This cell installs the `captum` library, which is essential for implementing interpretability methods like Integrated Gradients and Layer-wise Relevance Propagation (LRP).

In [None]:
!pip install captum

This cell forcefully reinstalls `numpy` and `scikit-image`. This step is often necessary to resolve potential dependency conflicts that can arise with different library versions, ensuring a stable environment for image processing and numerical operations.

In [None]:
!pip install --force-reinstall numpy scikit-image --no-cache-dir

This cell imports all the necessary Python libraries for the project. These include `torch` for deep learning, `torchvision` for computer vision utilities, `numpy` for numerical operations, `matplotlib` for plotting, `PIL` for image manipulation, `captum` for model interpretability, `scikit-image` and `sklearn` for image processing and clustering, and `cv2` (OpenCV) for additional image functionalities.

In [None]:
import torch
import torchvision.transforms as transforms
import torchvision.models as models
import numpy as np
import matplotlib.pyplot as plt
from PIL import Image
from captum.attr import IntegratedGradients
from skimage.measure import label, regionprops

from sklearn.cluster import MeanShift, AgglomerativeClustering
from skimage.measure import label, regionprops

import cv2
from matplotlib import patches
from PIL import Image
from itertools import combinations
from sklearn.cluster import AgglomerativeClustering
from matplotlib.colors import ListedColormap
import matplotlib.cm as cm
from matplotlib import patches

In [None]:
!pip install torchxrayvision

This cell initializes a pre-trained ResNet-18 model from `torchvision`. `pretrained=True` means the model comes with weights trained on the ImageNet dataset. `model.eval()` sets the model to evaluation mode, disabling dropout and batch normalization updates, which is standard practice when performing inference.

In [None]:
model = models.resnet18(pretrained=True)
model.eval()

This cell defines a series of image transformations to be applied to the input image. These transformations include resizing the image to 224x224 pixels, converting it to a PyTorch tensor, and normalizing its pixel values using the mean and standard deviation typical for ImageNet-trained models. This ensures the input format is compatible with the pre-trained ResNet-18 model.

In [None]:
transform = transforms.Compose([
    transforms.Resize((224, 224)),
    transforms.ToTensor(),
    transforms.Normalize(mean=[0.485, 0.456, 0.406],
                         std=[0.229, 0.224, 0.225])
])

This cell loads an image from the specified `image_path` (in this case, 'ambulance.png'), converts it to RGB format, and applies the predefined `transformations`. The `unsqueeze(0)` adds a batch dimension, making the tensor ready for input into the neural network. `input_tensor.requires_grad = True` is crucial for interpretability methods that rely on gradients, like LRP.

In [None]:
image_path = "/content/ambulance.png"
image = Image.open(image_path).convert('RGB')
input_tensor = transform(image).unsqueeze(0)
input_tensor.requires_grad = True

This cell performs a forward pass through the ResNet-18 model with the prepared `input_tensor`. It then calculates the softmax probabilities for the output, identifies the predicted class (the class with the highest probability), and prints the prediction details, including the top 5 classes and their probabilities.

In [None]:
output = model(input_tensor)
probabilities = torch.softmax(output, dim=1)
prediction = torch.argmax(output).item()
predicted_prob = probabilities[0, prediction].item()
print(f"Predicted Class: {prediction} with probability {predicted_prob:.4f}")
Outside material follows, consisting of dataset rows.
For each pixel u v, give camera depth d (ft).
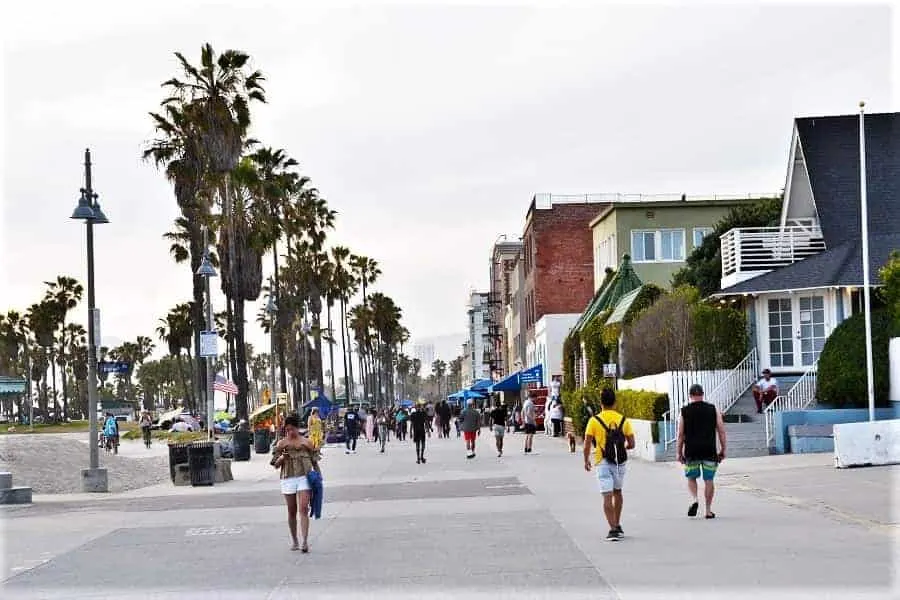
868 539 55.62
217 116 202.28
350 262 465.88
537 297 281.74
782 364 138.31
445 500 87.71
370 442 230.68
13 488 100.01
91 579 54.08
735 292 138.41
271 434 224.74
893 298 119.85
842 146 147.64
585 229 283.18
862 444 93.15
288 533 69.56
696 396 66.90
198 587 50.14
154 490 116.57
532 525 67.82
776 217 205.05
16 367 571.69
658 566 49.80
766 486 83.30
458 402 444.14
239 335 201.77
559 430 212.23
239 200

topk_probs, topk_indices = torch.topk(probabilities, k=5, dim=1)
print("Top 5 classes and probabilities:")
for i in range(5):
    print(f"Class {topk_indices[0, i].item()}: {topk_probs[0, i].item():.4f}")
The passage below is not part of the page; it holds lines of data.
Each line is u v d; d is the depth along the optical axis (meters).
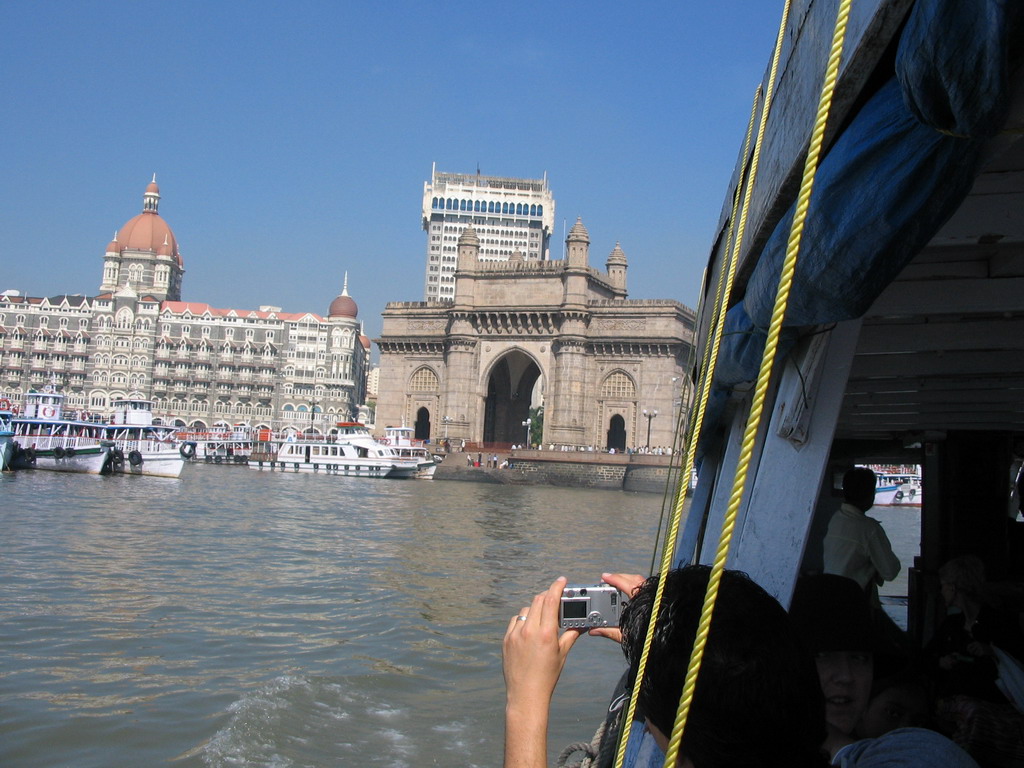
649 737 3.71
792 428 3.82
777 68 3.46
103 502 41.47
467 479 87.31
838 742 3.53
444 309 98.00
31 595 18.09
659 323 88.50
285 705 11.33
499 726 10.91
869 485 6.44
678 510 2.97
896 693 4.54
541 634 2.50
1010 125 2.08
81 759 9.52
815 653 3.55
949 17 1.76
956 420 9.91
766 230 3.63
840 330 3.66
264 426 148.00
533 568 25.12
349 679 12.77
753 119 4.13
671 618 2.09
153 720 10.80
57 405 70.50
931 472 11.43
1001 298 4.23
This cell defines the `compute_lrp` function, which implements Layer-wise Relevance Propagation (LRP). LRP is an interpretability technique that decomposes the prediction of a neural network layer by layer, attributing relevance scores to input features. The function computes the relevance for a target class by backpropagating a one-hot gradient and taking the absolute sum of the gradient across color channels.

In [None]:
def compute_lrp(model, input_tensor, target_class):
    model.zero_grad()
    one_hot = torch.zeros_like(output)
    one_hot[0, target_class] = 1
    output.backward(gradient=one_hot)
    relevance = input_tensor.grad.clone().detach()
    relevance = relevance.abs().sum(dim=1)[0]
    return relevance

This cell computes the LRP heatmap for the predicted class using the `compute_lrp` function. The resulting relevance map is then normalized to a range of 0 to 1, making it easier to visualize and compare the importance of different image regions.

In [None]:
lrp_map = compute_lrp(model, input_tensor, prediction).cpu().numpy()
lrp_map = (lrp_map - lrp_map.min()) / (lrp_map.max() - lrp_map.min() + 1e-8)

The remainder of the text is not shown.